Once the epic bout of super-powered combat resolves we do finally get a cathartic and enjoyable conclusion. All the plot lines and loose ends are wrapped up, there’s no deus ex-machina cheat. The resolution is smart with a kind of right-in-front-of-your-face logic that’s refreshing. It’s a clue that’s been out in the open all along, anyone could have figure it out. Things are forever changed and there’s no going back to the status quo. That’s beauty of independent comics, you can actually write a third act that matters and has lasting consequences. I can actually imagine him pitching this, “It’s like the movie Big, with a Faust-like twist… meets Superman.” Millar interprets the more interesting parts of these stories, and gives it his own spin.

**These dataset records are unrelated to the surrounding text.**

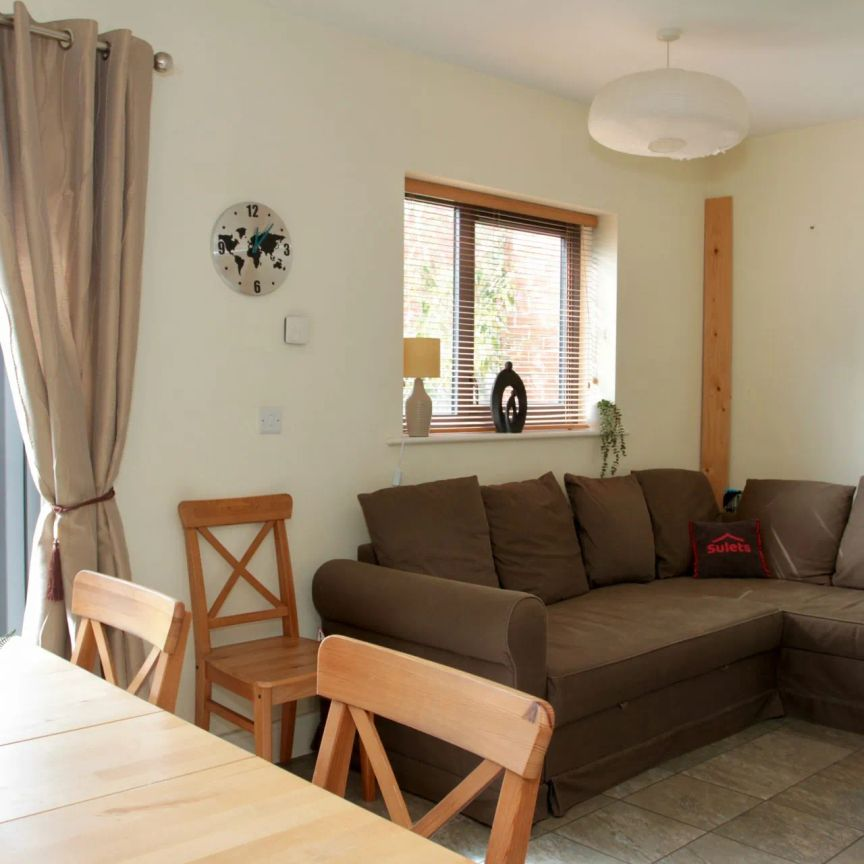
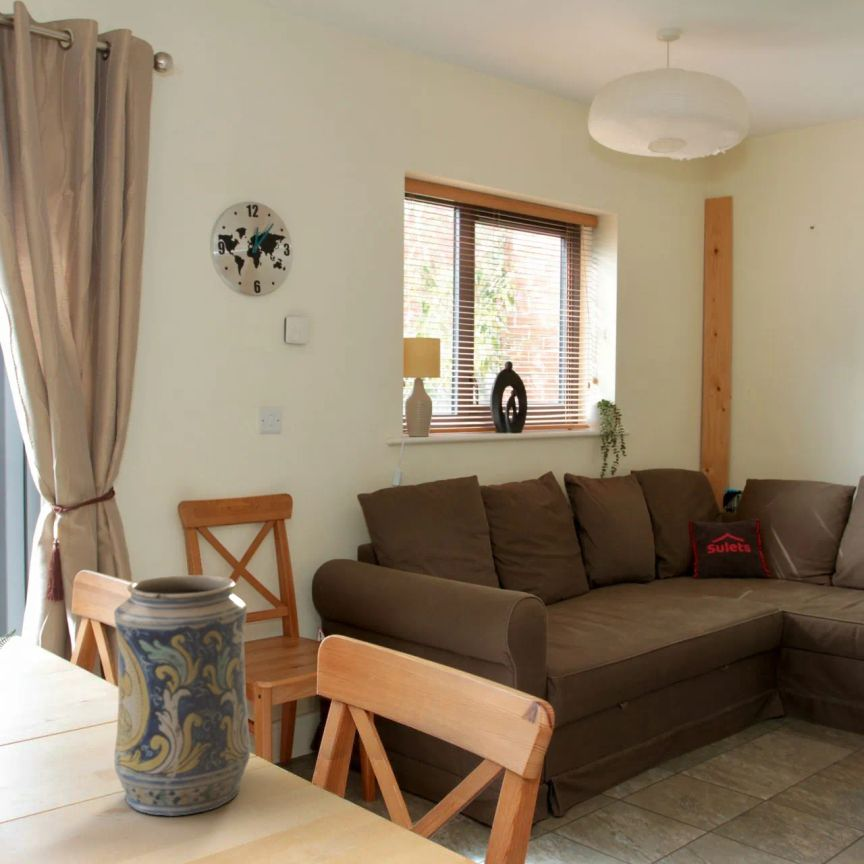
+ decorative vase [113,574,251,817]
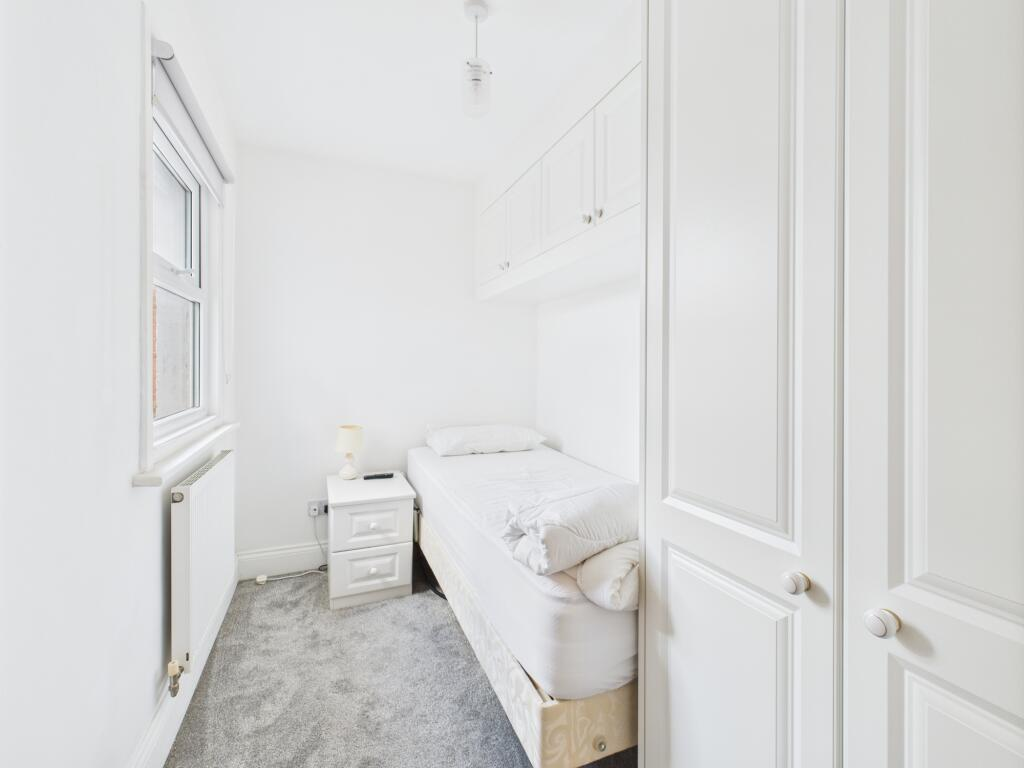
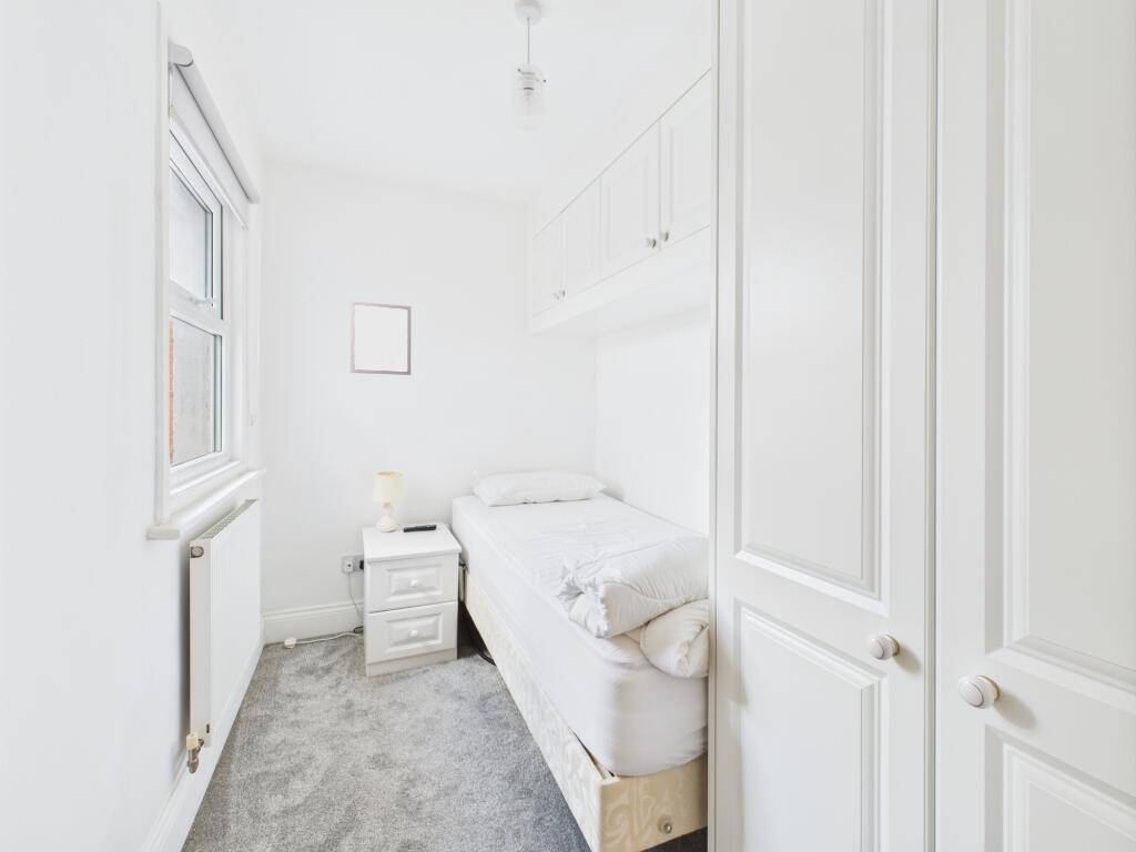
+ wall art [349,300,412,376]
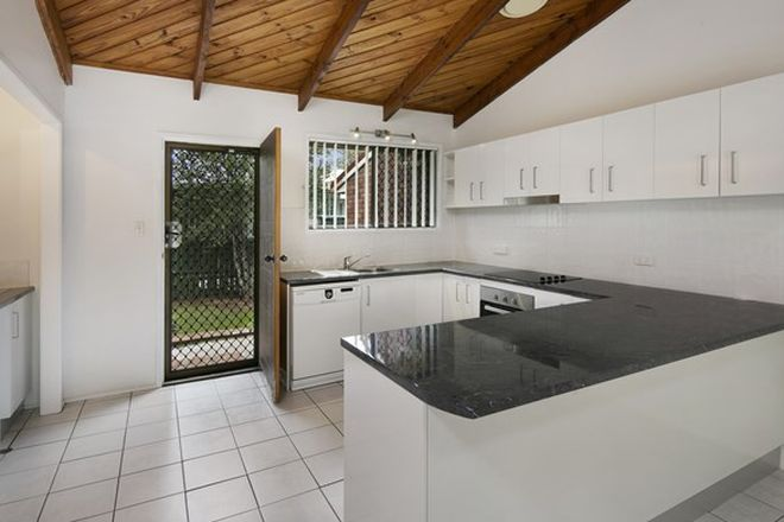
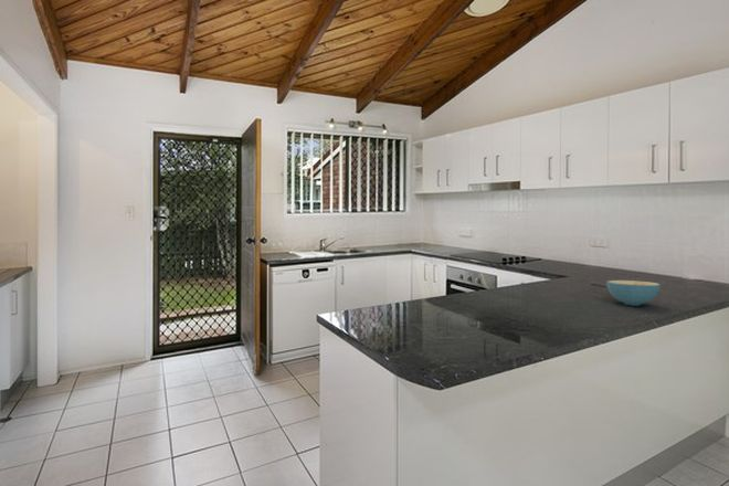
+ cereal bowl [605,279,662,307]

That of course means lot’s of swearing, uncomfortable situations and obscene levels of graphic violence. It’s not for everyone, but I enjoyed the hell out of this comic. There is a bit of cheeky dialogue in the dénouement that I could do without, but more or less this is exactly the kind of popcorn Hollywood finish this comic needed. I felt good after reading the ending. And actually I was a bit moved when I discovered that this comic was dedicated to Christopher Reeve and Richard Donner. How fitting that respect is given to the actor and director of the first two Superman movies, where so much of the tone and mood of this comic borrows. If you are looking for that Millar story that’s a bit different from his usual grind of deviant heroes, and depraved villains give Superior a shot (but if you are just fine with that sort of thing like I am, the Supercrooks preview at end of this book should be right up your alley).